Don’t forget that with SFP ports, you need to provide your own transceive­r to suit the type of fibre optic cable you’re using. They’re relatively cheap to buy (under $50 each), but QNAP didn’t include them as it’s another way to keep costs down.

Performanc­e wise, yep, the QSW-1208-8C does what it says on the box; 10GbE switching, with iperf3 benchmark speeds using shielded CAT6 cable hitting over 9.1 Gbits/sec between a Linux server and an iMac Pro. Real world file copies between two Windows 10 PCs with 10GbE network cards and PCIe SSDs reached around 900MB/sec too.

Be sure to use a high quality CAT6 network cable however, as when using regular CAT5 or even good quality CAT5e, speeds tended to fluctuate.
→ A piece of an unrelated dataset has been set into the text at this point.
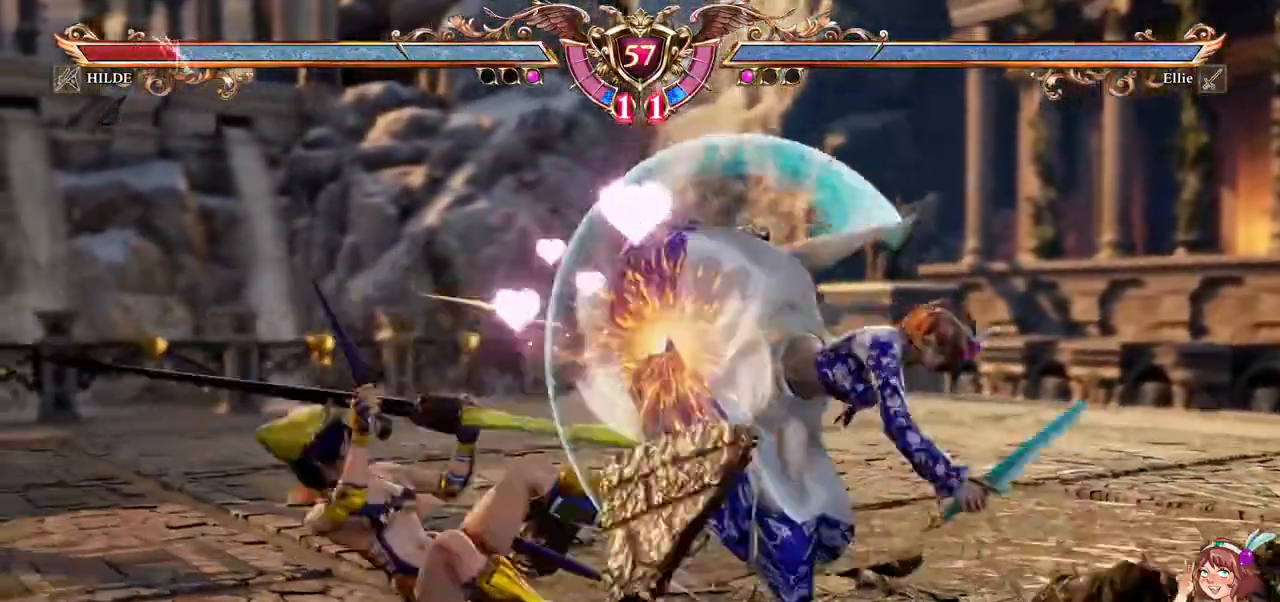
{"buttons": [], "left_stick": "center", "right_stick": "center", "events": [[267, "Y", "down"], [383, "L1", "down"], [400, "Y", "up"], [500, "L1", "up"]]}
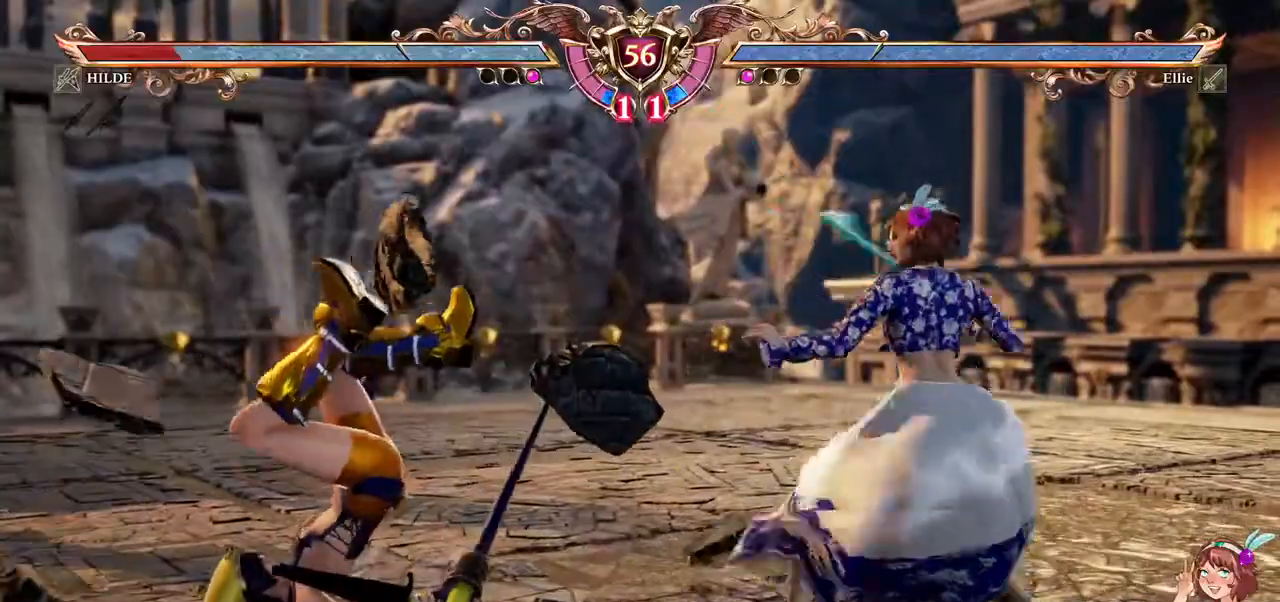
{"buttons": [], "left_stick": "center", "right_stick": "center", "events": []}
This didn’t occur when using CAT6 cables. If you need a cable run further than 50 meters, go for CAT6A cabling or multi-mode fibre, as CAT6 will tend to crap out after 40-50 meters.

If you don’t need any fancy networking mumbo jumbo and just want the fastest network connection possible between your PCs kitted out with 10GbE network cards and network attached storage devices also equipped with 10GbE network cards, QNAP’s QSW-1208-8C is an easy buy. It’s quiet, fast, easy to use and most important of all, very well priced.